Neon lights to rowdy businesses switched on, cars weaved between each other as their brights flashed, and vast buildings stacked atop each other lit up in the strangest patterns depending on who sat at home.

And just like that, the Diabolic Oasis had come to life, sparkling under the moon’s beautiful light.

Mora’s city didn’t look anything like an oasis. Well, if the snow surrounding the veiled city served as a sandy substitute, I supposed the resemblance wouldn’t be too far off if it weren’t for all the tech and plant life.

I stretched my wings wide, enjoying the cool evening breeze against my dark gray feathers. Even if artificially created. This dimension, while and isolated temporal fold, worked exactly like the mortal realm thanks to the spell craft put in place to make it tick-tock on the same scheduled clock as the mortal world along with the technology meant to keep everything synced with the rest of society.

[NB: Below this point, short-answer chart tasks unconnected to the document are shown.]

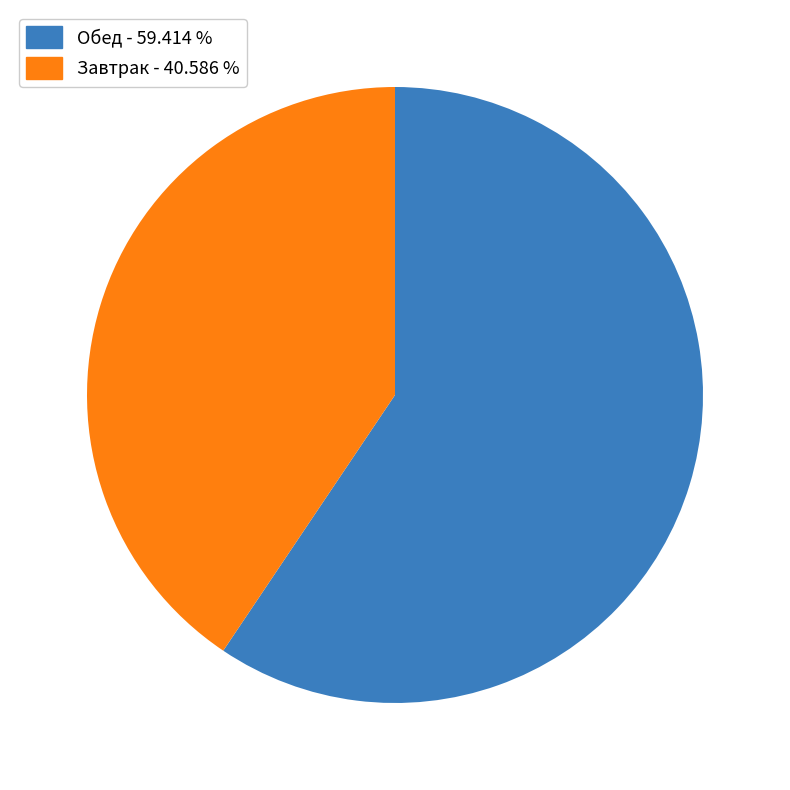

Rank the categories by value from highest to lowest.

Обед - 59.414 %, Завтрак - 40.586 %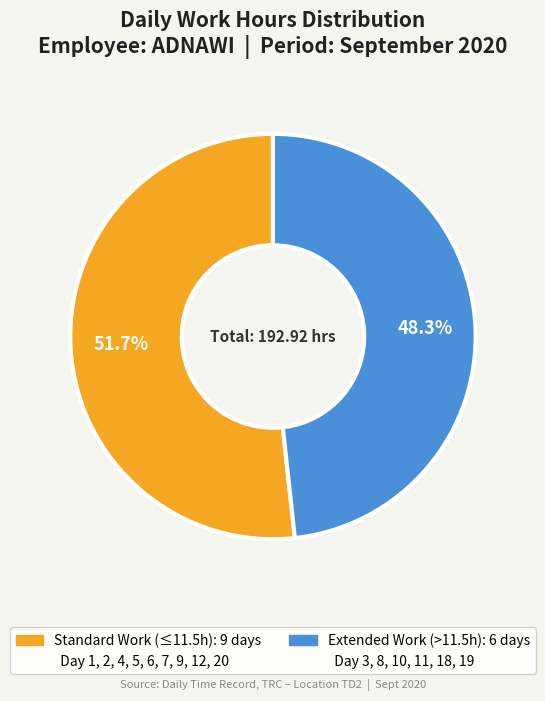

Does any single category account for the majority?

Yes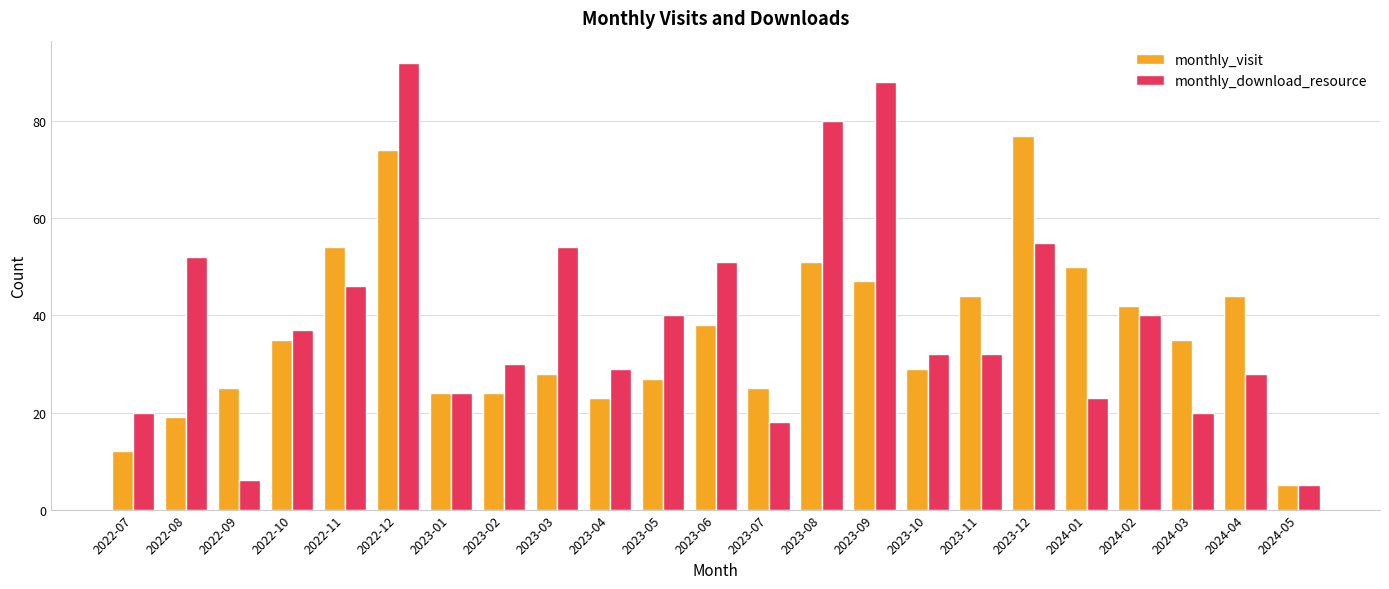

What is the difference between the highest and lowest values at 2023-05?

13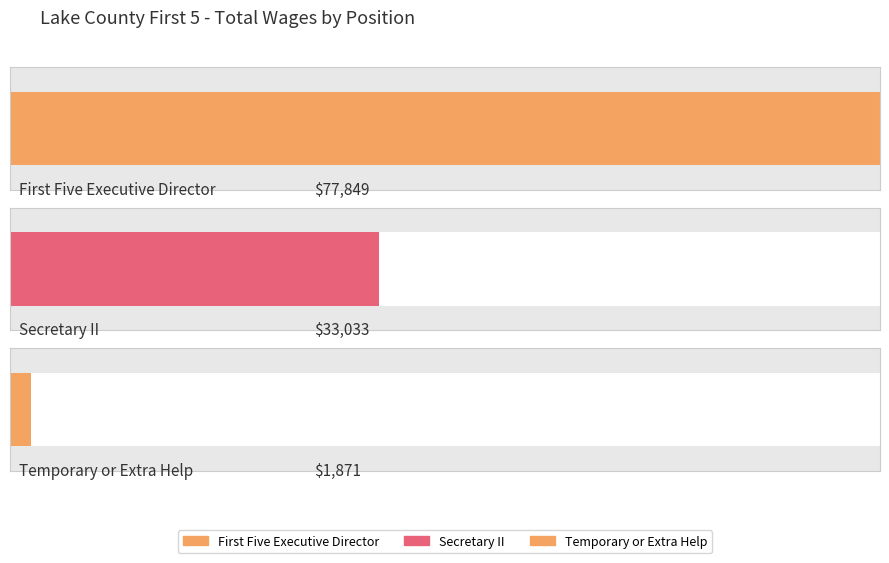

What is the label of the 3rd bar from the right?

First Five Executive Director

A society the Diabolic Oasis had intentionally removed itself from. And I certainly didn’t understand Mora’s obsession with time. It was dumb and boring and constraining. Schedules were ugly things that often got in the way of joy. I hated time. The idea of dealing with it forever. I shuddered.

Perhaps I could convince Wally to find a pocket portal dimension where we could simply be, no structure, no linear lines of day through night back to day, no million and one Xs to cross off a calendar of to-dos.

It was something I’d push for in a century or two once Wally had grown bored with his menial tasks as a shopkeeper of exotic antiquities. Speaking of menial tasks, I took a deep breath and unleashed a wave of telekinesis to wrap the packages in my grasp, and then I soared high into the sky and flew through the city.

I weaved between buildings wrapped in giant vines, plants sprouting flowers in every color, and roots that burrowed into concrete to claim a foundation. Despite the stranglehold the wildlife here had, it never slaughtered the city as it should to assert dominance.

Instead, it seemed nature and technology intermingled in this weird form of symbiosis, as Wally called it.